Quels médicaments bloquent la transmission dopaminergique ?

• Indiqués dans le traitement des psychoses, de la maladie bipolaire et de certains troubles neurologiques (chorée, etc.), les antipsychotiques anciens (traditionnellement appelés « neuroleptiques ») sont essentiellement antidopaminergiques (chlorpromazine, halopéridol, sulpiride et analogues), alors que l’action thérapeutique des antipsychotiques plus récents (« neuroleptiques atypiques ») intéresse notamment aussi la transmission sérotoninergique (aripiprazole, asénapine, clozapine, olanzapine, quétiapine, palipéridone, rispéridone).

• Les antagonistes dopaminergiques préviennent ou atténuent les nausées et vomissements induits par l’action de la dopamine sur les récepteurs D2 de l’area postrema, une structure du système nerveux central extérieure à la barrière hématoencéphalique. L’action périphérique de la dompéridone ou du métoclopramide explique la spécificité de leur action antiémétique.

Quelle est la tolérance de ces médicaments ?

• La lévodopa et les agonistes dopaminergiques peuvent induire notamment :

– des nausées et des vomissements par action sur l’area postrema ;

– des troubles cardiovasculaires par vasodilatation (hypotension) ou par stimulation catécholaminergique excessive secondaire au métabolisme périphérique de la dopamine en noradrénaline (tachycardie, extrasystoles) ;

– des troubles neuropsychiatriques : accès brutaux de sommeil, dyskinésies, confusion, hallucinations ;

– des troubles addictifs et répétitifs (jeu pathologique, achats compulsifs, hypersexualité), y compris du punding (comportement répétitif sans but) par stimulation du « circuit de récompense » du cerveau, notamment en cas d’association de médicaments prodopaminergiques et/ou de doses élevées.

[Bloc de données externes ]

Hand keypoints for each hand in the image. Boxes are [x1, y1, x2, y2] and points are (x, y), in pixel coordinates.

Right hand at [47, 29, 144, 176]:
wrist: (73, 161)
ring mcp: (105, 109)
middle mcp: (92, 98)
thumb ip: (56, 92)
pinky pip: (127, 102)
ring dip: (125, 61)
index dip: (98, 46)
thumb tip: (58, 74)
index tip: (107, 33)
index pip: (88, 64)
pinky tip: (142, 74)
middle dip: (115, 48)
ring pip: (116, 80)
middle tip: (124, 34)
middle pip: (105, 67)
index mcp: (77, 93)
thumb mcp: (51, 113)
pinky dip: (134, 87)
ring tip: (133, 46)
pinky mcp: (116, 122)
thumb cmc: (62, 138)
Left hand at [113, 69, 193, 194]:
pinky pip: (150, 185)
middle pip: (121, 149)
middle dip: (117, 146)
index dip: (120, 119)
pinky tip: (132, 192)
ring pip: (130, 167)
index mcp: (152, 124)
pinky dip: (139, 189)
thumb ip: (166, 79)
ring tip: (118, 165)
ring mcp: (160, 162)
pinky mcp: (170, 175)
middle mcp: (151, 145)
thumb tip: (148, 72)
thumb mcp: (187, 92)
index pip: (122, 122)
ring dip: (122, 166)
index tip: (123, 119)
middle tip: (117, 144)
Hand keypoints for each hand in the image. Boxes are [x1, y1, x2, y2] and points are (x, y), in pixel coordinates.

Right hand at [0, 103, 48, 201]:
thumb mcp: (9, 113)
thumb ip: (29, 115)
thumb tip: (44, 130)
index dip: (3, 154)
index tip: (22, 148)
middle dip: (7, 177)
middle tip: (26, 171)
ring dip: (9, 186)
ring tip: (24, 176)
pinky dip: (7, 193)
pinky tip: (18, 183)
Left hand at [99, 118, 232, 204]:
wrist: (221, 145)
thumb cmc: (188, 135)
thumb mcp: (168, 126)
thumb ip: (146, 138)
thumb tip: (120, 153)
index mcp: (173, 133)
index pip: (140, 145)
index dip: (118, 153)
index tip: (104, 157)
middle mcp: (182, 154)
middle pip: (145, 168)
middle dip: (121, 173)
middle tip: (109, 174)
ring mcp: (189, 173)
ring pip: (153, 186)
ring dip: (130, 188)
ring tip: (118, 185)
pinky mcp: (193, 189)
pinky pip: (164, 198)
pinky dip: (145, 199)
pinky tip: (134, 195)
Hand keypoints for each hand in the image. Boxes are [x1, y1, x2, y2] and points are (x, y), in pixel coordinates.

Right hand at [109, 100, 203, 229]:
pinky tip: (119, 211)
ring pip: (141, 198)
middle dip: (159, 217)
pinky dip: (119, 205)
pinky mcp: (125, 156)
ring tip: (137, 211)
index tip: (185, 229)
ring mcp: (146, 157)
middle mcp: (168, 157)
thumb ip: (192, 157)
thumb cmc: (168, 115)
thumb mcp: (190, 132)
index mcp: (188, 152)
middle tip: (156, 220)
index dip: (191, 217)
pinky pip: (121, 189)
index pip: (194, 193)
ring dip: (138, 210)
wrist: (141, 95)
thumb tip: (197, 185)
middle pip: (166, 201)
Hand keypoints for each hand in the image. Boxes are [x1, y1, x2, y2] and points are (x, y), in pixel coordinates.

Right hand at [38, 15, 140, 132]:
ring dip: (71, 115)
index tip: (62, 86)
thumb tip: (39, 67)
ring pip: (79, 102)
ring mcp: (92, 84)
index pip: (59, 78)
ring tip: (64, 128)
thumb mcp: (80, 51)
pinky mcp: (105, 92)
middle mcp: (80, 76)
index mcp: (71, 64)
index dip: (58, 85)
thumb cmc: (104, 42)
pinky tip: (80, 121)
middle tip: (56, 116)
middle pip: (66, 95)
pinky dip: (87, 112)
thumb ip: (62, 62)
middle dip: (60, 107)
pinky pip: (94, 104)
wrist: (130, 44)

Ces effets iatrogènes réversibles à l’arrêt du traitement ont parfois de graves conséquences sociales, professionnelles ou familiales justifiant l’information spécifique diffusée par l’Afssaps en 2009.

• Les antagonistes dopaminergiques peuvent induire :

– des troubles neurologiques extrapyramidaux (voir encadré ci-contre) ;

– une hyperprolactinémie par réduction du rétrocontrôle négatif de la dopamine sur l’hypophyse antérieure (perturbation du cycle menstruel avec a– ou oligoménorrhée chez la femme ne recevant pas de contraception hormonale, galactorrhée, baisse de la libido, dyspareunie, ostéopénie ; dysérection et gynécomastie chez l’homme) ;

– des réactions idiosyncrasiques (classiquement désignées comme « syndrome malin des neuroleptiques ») avec hyperthermie, rigidité musculaire, instabilité neurovégétative, perte de conscience, et possible décès en l’absence de prise en charge en urgence.

IATROGÉNIE : TROUBLES NEUROLOGIQUES EXTRAPYRAMIDAUX

• Les neuroleptiques, puissants antagonistes D2, peuvent, notamment s’ils sont prescrits à forte dose dans la schizophrénie, induire des troubles neurologiques handicapants et stigmatisants, cause d’une observance insuffisante : contractures musculaires buccofaciales incoercibles (grimaces, protrusion de la langue, etc.), syndrome parkinsonien, impossibilité à conserver une position, balancement continu, dysphonie, etc. Certains signes sont corrigés par administration d’un anticholinergique.

• Ces effets neurologiques peuvent être également induits par des neuroleptiques « masqués ». Ainsi, le métoclopramide expose à des signes extrapyramidaux frustres (tremblements, mouvements anormaux de la tête et du cou) expliquant que l’Afssaps ait contre-indiqué en février 2012 certaines spécialités incluant cet antipsychotique « masqué » chez les moins de 18 ans.

Sources : Beaulieu J.-M., Gainetdinov R.R. (2011), The physiology, signaling and pharmacology of dopamine receptors, Pharmacol. Rev., 63(1), pp. 182-217 ; Blum K. et al. (2012), The addictive brain : all roads lead to dopamine, J. Psychoactive Drugs, 44(2), pp. 134-143 ; Landry Y., Gies J.-P. (2009), Pharmacologie : des cibles vers l’indication thérapeutique, Dunod, Paris.